▸ DIRECTIONS FOR THIS TASK: From the entries below, reproduce exactly the line containing "pinky mcp: (791, 556)", the line containing "ring pip: (81, 92)", and every line in between, with nothing added.

─── MATERIAL SHOWN ───

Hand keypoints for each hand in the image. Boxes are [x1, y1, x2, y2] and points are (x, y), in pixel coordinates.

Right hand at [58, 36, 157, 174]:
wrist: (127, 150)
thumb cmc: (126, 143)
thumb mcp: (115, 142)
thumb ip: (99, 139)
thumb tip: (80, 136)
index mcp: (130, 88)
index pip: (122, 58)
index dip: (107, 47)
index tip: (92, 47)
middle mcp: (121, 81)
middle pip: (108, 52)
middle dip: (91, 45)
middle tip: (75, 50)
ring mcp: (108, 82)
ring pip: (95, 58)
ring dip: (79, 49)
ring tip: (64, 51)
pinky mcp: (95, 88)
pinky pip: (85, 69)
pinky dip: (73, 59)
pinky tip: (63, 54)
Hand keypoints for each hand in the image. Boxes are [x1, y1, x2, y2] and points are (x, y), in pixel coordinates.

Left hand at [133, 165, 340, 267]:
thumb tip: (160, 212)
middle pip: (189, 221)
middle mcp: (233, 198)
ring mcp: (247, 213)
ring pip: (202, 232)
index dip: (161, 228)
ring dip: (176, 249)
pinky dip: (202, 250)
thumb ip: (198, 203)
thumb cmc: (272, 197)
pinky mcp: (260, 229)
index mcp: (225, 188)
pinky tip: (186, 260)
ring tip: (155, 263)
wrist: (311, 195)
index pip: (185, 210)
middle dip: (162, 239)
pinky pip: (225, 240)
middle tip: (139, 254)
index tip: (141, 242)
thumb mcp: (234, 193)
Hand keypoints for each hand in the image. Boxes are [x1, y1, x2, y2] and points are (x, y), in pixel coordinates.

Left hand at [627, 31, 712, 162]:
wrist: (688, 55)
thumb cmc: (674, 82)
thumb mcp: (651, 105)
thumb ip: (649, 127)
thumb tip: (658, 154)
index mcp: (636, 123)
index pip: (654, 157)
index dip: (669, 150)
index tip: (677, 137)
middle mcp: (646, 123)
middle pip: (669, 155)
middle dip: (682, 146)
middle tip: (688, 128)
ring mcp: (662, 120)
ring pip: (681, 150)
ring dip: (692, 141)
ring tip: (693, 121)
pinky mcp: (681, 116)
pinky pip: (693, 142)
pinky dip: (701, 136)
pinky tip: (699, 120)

───
─── MATERIAL SHOWN ───

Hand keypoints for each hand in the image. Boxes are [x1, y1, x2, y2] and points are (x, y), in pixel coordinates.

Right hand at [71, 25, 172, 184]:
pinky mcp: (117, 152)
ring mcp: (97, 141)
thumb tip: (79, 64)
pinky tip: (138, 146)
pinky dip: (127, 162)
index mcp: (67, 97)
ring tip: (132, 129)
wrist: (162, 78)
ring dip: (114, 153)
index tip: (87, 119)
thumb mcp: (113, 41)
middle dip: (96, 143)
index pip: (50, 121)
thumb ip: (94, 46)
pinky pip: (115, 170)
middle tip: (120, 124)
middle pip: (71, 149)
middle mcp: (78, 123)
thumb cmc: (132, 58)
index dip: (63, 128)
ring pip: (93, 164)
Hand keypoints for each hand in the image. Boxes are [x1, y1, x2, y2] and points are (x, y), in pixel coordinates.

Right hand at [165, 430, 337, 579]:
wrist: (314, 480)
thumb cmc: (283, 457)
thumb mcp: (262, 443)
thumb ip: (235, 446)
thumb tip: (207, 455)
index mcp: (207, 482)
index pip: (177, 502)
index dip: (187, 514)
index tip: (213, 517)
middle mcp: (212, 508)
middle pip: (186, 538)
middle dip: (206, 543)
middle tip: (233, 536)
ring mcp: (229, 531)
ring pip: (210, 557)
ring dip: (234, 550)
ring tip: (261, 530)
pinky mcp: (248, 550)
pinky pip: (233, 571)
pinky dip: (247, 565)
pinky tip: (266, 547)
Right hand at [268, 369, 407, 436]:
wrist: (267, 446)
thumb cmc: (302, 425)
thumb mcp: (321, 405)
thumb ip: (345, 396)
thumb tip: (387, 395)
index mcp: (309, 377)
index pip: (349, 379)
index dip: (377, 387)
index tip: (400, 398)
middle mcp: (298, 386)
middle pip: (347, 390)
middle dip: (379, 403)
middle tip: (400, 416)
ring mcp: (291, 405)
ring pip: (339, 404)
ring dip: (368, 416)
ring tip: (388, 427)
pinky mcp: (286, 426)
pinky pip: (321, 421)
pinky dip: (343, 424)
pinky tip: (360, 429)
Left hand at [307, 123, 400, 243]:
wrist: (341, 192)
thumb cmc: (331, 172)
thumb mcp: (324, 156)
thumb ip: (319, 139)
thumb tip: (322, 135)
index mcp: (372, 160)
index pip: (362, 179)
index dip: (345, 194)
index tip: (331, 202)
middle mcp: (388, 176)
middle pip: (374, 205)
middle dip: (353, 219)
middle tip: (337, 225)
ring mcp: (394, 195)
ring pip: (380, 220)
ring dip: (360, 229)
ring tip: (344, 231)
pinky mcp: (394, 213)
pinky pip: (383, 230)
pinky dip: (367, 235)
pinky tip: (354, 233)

───
─── MATERIAL SHOWN ───

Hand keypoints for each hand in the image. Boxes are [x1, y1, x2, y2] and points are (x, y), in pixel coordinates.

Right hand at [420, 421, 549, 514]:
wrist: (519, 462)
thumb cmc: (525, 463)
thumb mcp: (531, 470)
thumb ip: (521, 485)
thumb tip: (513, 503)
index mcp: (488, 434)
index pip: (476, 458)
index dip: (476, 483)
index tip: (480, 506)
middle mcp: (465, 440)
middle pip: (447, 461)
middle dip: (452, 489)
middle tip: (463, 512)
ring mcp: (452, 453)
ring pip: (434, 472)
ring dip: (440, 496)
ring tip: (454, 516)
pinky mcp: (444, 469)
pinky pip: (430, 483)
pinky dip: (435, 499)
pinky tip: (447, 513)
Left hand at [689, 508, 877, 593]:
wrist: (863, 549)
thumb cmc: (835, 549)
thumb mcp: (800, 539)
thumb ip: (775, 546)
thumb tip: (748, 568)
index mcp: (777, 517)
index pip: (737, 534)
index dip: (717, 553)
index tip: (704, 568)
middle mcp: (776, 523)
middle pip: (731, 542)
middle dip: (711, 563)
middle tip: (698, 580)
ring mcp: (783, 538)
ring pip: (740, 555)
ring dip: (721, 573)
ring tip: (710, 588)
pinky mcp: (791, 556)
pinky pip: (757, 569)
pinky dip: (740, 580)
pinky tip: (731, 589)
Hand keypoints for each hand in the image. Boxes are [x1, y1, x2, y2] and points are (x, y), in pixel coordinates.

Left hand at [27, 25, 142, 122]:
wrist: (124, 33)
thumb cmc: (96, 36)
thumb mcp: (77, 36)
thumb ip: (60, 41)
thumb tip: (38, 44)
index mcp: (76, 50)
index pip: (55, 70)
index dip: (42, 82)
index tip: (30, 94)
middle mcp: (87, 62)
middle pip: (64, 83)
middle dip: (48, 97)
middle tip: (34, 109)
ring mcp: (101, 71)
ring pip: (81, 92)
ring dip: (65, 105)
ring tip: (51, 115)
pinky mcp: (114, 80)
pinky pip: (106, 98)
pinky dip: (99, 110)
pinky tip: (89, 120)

───

▸ TASK SOLUTION:
pinky mcp: (791, 556)
pinky pip: (757, 569)
pinky dip: (740, 580)
pinky tip: (731, 589)
Hand keypoints for each hand in the image. Boxes are [x1, y1, x2, y2] and points are (x, y), in pixel coordinates.

Left hand at [27, 25, 142, 122]:
wrist: (124, 33)
thumb cmc: (96, 36)
thumb mcp: (77, 36)
thumb ip: (60, 41)
thumb tip: (38, 44)
index mcp: (76, 50)
index pip: (55, 70)
index dip: (42, 82)
index tip: (30, 94)
middle mcp: (87, 62)
middle pip: (64, 83)
middle dip: (48, 97)
middle tip: (34, 109)
ring mcp: (101, 71)
ring pip: (81, 92)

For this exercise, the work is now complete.